Colorado Rapids - Andre Shinyashiki
The Rapids are another team that almost always wins when they bag at least two goals, and almost never does when they don't. Over the first half of Colorado's season, Shinyashiki was oddly quiet. Like pin-drop quiet. Since mid-September, he has been quite loud indeed, scoring four times in the last eight games and creating tons of opportunities for his running mates. Not coincidentally, the Rapids won five of those games to secure their playoff return even though they sat out action for a whole month in the middle of that span. They definitely need Shinyashiki firing on all cylinders.
FC Dallas - Andres Ricaurte
For one of the toughest teams to figure out in the league, identifying FC Dallas' key cog for the postseason is incredibly simple. Some observers have opined that summer recruit Andres Ricaurte has been a bit underwhelming so far. I'm here to tell you they've got it backward. I say the players around the do-it-all midfielder have been letting him down. What's a guy to do? Put the team on his back, just like he did during their recent season-best 4W-1L-1D run.
LAFC - Eduard Atuesta
Bob Bradley's boys have shown that they can score even when Carlos Vela isn't available.
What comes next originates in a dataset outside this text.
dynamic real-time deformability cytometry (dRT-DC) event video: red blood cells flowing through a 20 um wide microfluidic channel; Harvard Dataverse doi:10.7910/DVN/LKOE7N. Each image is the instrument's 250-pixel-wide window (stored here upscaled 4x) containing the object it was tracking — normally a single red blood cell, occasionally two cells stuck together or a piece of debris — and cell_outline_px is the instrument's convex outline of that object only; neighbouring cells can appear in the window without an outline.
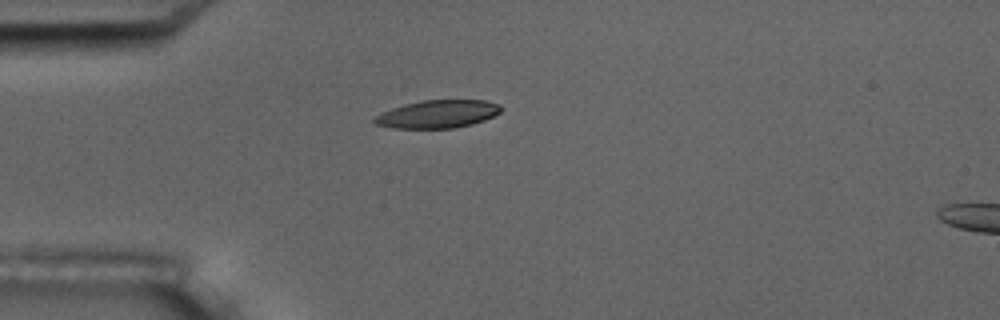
{"species": "common noctule bat (a hibernating species)", "species_latin": "Nyctalus noctula", "temperature_condition": "room temperature", "stored_images_in_passage": 1, "camera_frame_rate_fps": 3000, "um_per_image_px": 0.085, "animal": {"sex": "male", "body_mass_g": 17.5, "forearm_length_mm": 52.3}, "frame": {"image": 1, "passage_image": 1, "time_ms": 0.0, "image_size_px": [1000, 320], "cell_outline_px": [[500, 112], [484, 120], [472, 124], [452, 128], [392, 128], [376, 124], [372, 120], [380, 112], [404, 104], [424, 100], [488, 100], [500, 104]], "centroid_in_image_um": [37.19, 9.69], "position_along_channel_um": 47.8, "area_um2": 20.52}}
They've shown that they can invade the final third when Mark-Anthony Kaye is out or Latif Blessing is pressed into backline duty. However, when Eduard Atuesta wasn't fit enough to start during a seven-game midseason stretch, LAFC suffered five of their eight losses. A rare breed smooth-as-silk defensive midfielder halts opposing rushes and directs traffic toward that scary attack. He's also the one guy they can't do without, and thus the firm basis for any title hopes they hold.
San Jose Earthquakes - Jackson Yueill
Some playoff teams get there, if not also excel there, because they can win even when things aren't going their way. The Earthquakes are not one of those teams. Aside from very rare exceptions, they win when they're controlling games and they lose when opponents play them like a fiddle. Which San Jose player is the most capable of controlling traffic in both directions? That would be Jackson Yueill, who'll need to continue his fine stretch of form if the Quakes are to rumble through the postseason.